Prattle & Jaw

Copy, blogs, and bits and bobs

Tweet Without Thinking

Good article about accountability and Twitter here, by Nancy Messieh, entitled (funnily enough), Here's why all Twitter users should tweet with accountabillity and without the delete button.

Nancy talks about - in a nutshell - about how we shouldn't delete tweets/posts we regret, and highlights some examples from Nikon on Facebook and Kenyon Martin. "At the risk of sounding maudlin, part of the very fabric of our society is held together by accountability. You can’t do certain things because of the consequences. If we take away that sense of consequence online then we’re going back to an Internet of anonymous forums and trolling – I’m sure no one wants to be in that place again." She goes on to say, "It’s as simple as asking yourself – when you look at you timeline and conversations on Twitter – “Am I proud of every tweet? Is this how I want to be represented online?”"

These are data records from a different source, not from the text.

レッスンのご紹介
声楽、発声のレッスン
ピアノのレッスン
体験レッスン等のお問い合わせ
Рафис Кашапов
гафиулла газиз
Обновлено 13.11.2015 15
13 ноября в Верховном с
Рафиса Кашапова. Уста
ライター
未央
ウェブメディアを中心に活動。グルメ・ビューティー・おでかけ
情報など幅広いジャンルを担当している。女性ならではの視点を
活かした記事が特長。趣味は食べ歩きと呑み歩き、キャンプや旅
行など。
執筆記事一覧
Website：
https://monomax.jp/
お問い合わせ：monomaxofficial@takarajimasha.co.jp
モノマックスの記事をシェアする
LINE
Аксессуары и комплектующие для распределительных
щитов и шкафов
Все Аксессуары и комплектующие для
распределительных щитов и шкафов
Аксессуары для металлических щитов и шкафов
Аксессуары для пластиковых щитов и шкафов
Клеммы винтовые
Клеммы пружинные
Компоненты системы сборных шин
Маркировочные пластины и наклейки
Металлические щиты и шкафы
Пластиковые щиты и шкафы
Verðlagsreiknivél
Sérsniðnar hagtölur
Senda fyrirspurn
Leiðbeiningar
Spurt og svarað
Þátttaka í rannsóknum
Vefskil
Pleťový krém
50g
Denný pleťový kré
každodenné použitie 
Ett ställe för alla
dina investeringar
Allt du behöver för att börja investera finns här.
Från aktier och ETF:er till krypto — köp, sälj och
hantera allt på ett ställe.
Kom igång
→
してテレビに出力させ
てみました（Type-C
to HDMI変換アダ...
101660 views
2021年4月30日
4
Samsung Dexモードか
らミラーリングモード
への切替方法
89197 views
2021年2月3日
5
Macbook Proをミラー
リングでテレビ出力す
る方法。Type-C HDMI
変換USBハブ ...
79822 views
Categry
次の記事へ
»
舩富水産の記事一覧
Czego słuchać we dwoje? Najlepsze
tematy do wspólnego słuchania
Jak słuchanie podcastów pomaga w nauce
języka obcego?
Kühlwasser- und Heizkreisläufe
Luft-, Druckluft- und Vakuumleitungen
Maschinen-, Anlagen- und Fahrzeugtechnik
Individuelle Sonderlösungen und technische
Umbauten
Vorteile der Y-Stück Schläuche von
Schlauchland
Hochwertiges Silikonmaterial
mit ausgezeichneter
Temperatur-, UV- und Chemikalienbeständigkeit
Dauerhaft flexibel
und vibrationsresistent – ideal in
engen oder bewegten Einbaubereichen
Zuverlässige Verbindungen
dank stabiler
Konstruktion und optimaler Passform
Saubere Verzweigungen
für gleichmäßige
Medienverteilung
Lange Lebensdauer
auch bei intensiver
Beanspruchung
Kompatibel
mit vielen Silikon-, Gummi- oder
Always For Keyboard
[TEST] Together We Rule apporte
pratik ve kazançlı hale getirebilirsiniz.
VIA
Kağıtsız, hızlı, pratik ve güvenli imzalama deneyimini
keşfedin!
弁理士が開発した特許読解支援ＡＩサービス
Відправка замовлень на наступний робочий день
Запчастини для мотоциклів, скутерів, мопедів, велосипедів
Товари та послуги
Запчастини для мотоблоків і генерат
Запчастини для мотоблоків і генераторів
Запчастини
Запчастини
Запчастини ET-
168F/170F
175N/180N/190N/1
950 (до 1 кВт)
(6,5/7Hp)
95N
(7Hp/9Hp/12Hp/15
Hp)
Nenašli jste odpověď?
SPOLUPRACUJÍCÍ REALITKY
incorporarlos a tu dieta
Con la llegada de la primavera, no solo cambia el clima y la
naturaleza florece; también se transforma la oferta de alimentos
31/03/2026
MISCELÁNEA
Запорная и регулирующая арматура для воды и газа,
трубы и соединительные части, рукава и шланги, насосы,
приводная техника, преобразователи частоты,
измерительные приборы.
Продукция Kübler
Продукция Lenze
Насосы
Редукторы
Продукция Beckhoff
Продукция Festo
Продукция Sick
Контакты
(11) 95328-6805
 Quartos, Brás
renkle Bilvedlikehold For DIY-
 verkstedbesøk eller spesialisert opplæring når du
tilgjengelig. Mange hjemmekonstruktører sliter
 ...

Very true - to some extent. I don't believe in deleting tweets or posts which have caused upset, an uproar or any kind of discussion, even - perhaps especially so - if they challenge your point of view. It's cowardly, and in most cases, just makes you look like a bit of a fool. However, I'm certainly not proud of every post and tweet in my feed/timeline. I don't believe in thinking too much before each post and tweet* (of course, one hopes common sense - which Kenyon clearly lacks - will prevent really stupid tweets and posts). I love how similar to real life conversations it all can be, with the possibility of having your mind changed by your friends or your opinions challenged, and in order for it to be so, one needs spontaneity, discussion, and a few screw ups. If we were all so thorough in everything we communicated, life would be pretty dull.

*Of course, for brands etc things are a little different.